#### EXERCISE REQUIREMENTS
Beginning at the line containing "middle pip: (141, 104)" in the material below and ending at the line containing "pinky tip: (122, 176)", return each line exactly and add nothing.
• • • • •
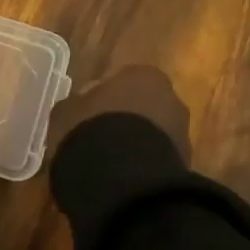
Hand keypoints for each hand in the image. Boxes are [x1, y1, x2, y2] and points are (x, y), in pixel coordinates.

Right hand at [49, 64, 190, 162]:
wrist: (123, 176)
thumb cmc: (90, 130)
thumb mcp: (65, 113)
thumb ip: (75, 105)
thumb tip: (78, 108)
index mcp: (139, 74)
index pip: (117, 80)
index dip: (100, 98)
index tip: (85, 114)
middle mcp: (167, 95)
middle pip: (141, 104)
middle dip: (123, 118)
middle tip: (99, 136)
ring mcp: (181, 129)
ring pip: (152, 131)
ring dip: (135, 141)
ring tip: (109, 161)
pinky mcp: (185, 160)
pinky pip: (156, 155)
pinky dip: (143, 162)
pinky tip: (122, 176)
• • • • •
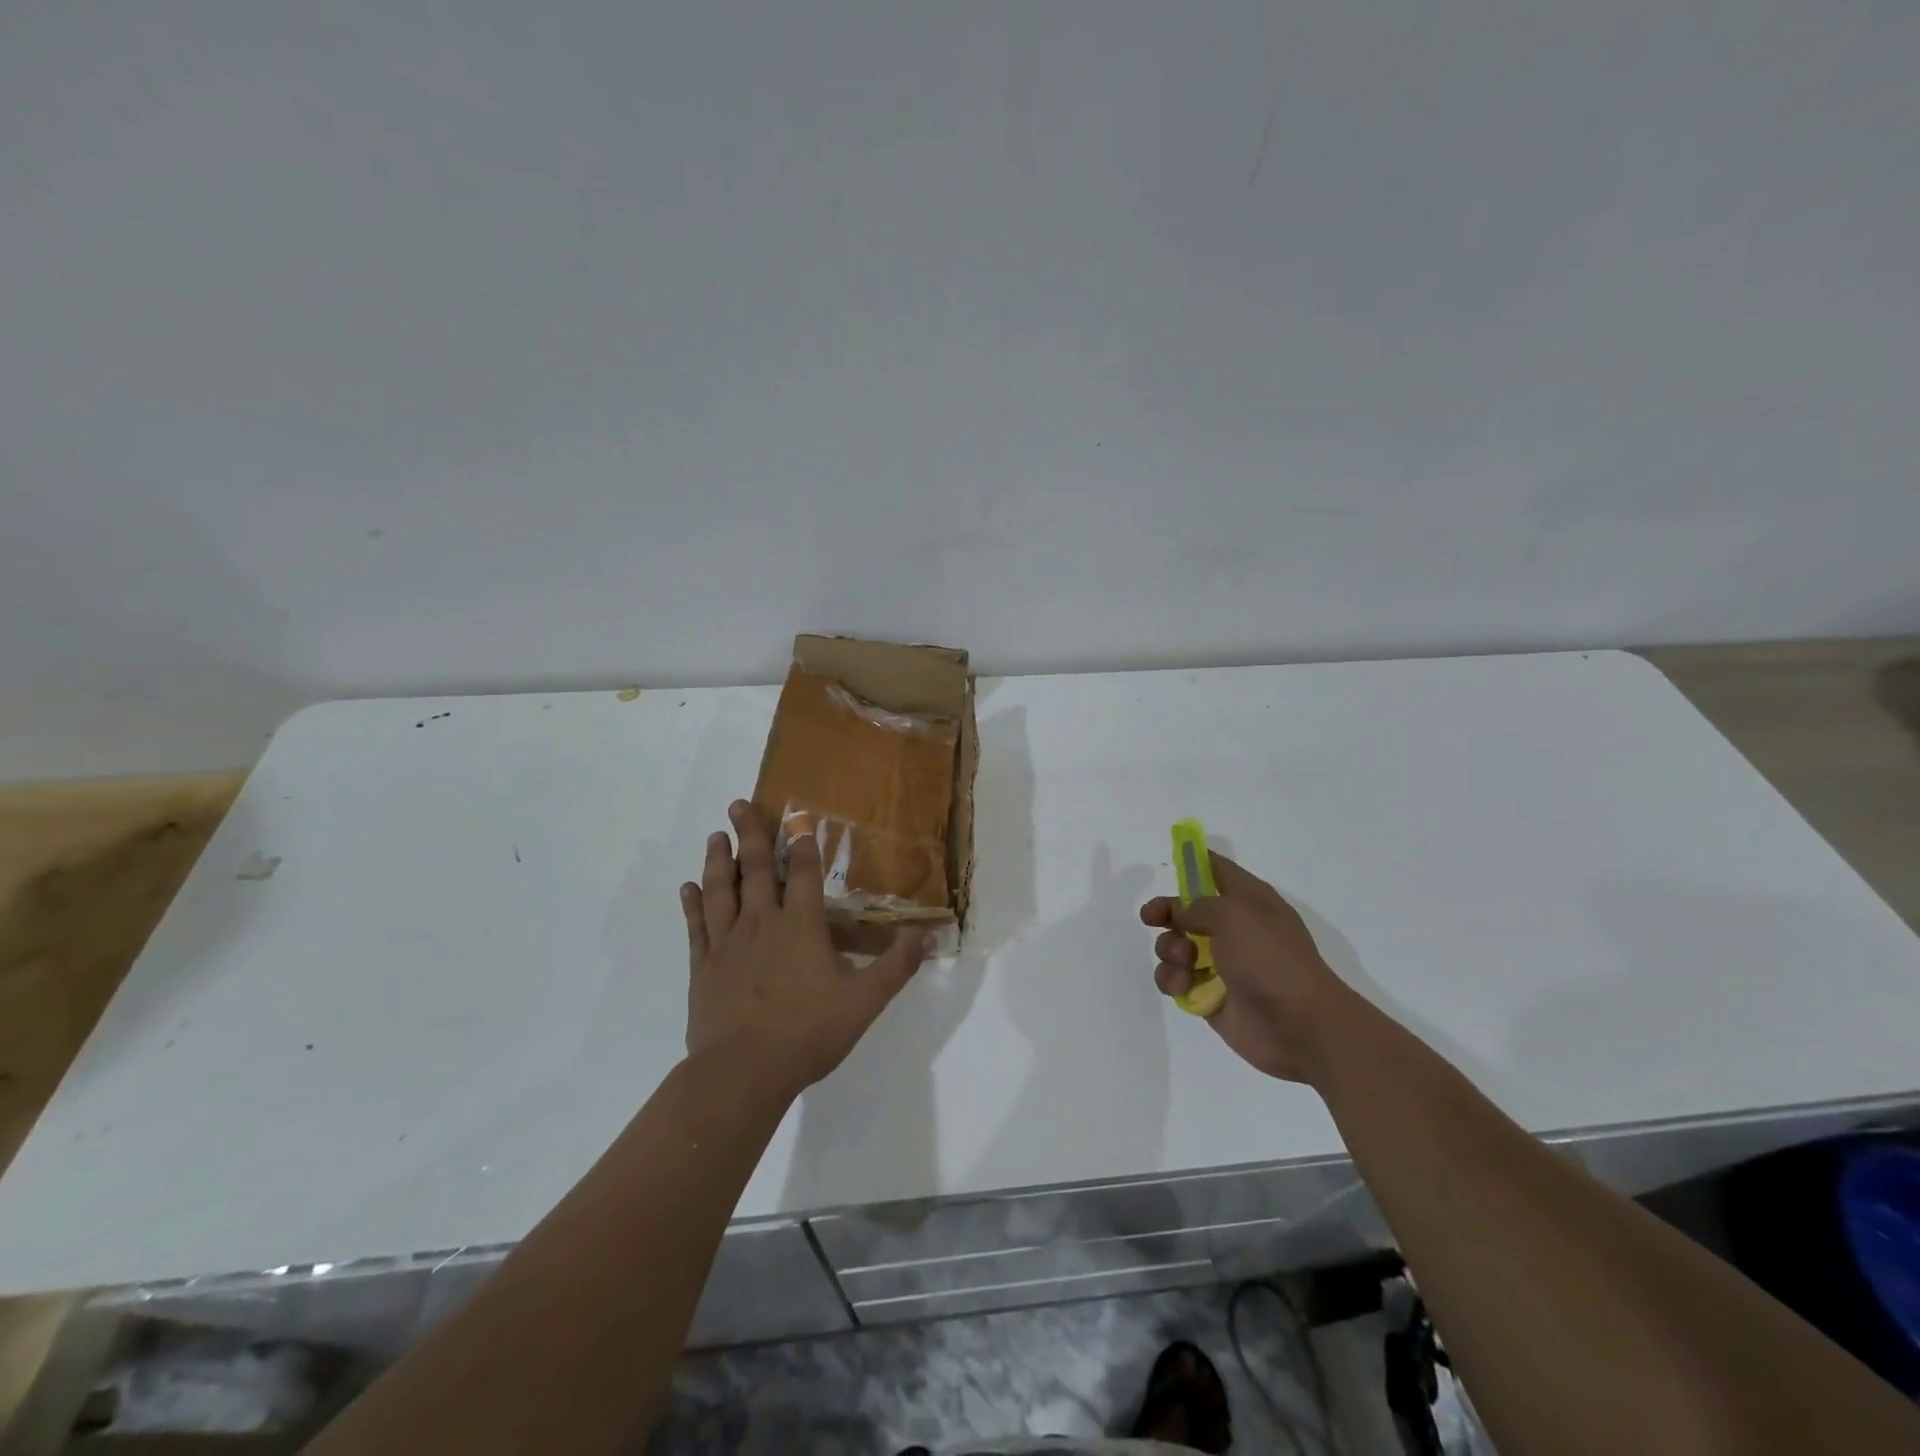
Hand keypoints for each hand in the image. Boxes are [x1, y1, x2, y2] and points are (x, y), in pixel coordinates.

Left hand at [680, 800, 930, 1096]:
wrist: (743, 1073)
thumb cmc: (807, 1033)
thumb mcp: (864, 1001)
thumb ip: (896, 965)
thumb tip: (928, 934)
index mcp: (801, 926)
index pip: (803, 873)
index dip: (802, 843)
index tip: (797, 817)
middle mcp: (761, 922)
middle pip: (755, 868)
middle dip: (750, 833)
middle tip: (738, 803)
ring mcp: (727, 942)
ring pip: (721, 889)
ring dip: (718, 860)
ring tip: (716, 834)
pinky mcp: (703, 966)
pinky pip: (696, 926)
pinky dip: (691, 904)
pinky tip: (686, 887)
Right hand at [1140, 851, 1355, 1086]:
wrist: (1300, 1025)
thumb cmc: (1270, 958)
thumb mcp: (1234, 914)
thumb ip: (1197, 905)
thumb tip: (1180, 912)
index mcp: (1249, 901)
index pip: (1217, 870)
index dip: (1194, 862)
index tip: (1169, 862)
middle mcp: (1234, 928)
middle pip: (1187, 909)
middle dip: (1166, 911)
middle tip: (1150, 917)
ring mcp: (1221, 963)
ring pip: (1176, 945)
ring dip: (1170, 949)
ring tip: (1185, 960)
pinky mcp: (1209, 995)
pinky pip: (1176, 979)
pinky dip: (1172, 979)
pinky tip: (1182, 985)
• • • • •
#### RESULT FOR THIS EXERCISE
middle pip: (141, 104)
middle dip: (123, 118)
middle tip: (99, 136)
ring mcp: (181, 129)
ring pip: (152, 131)
ring dip: (135, 141)
ring tip: (109, 161)
pinky mcp: (185, 160)
pinky pip: (156, 155)
pinky dip: (143, 162)
pinky tip: (122, 176)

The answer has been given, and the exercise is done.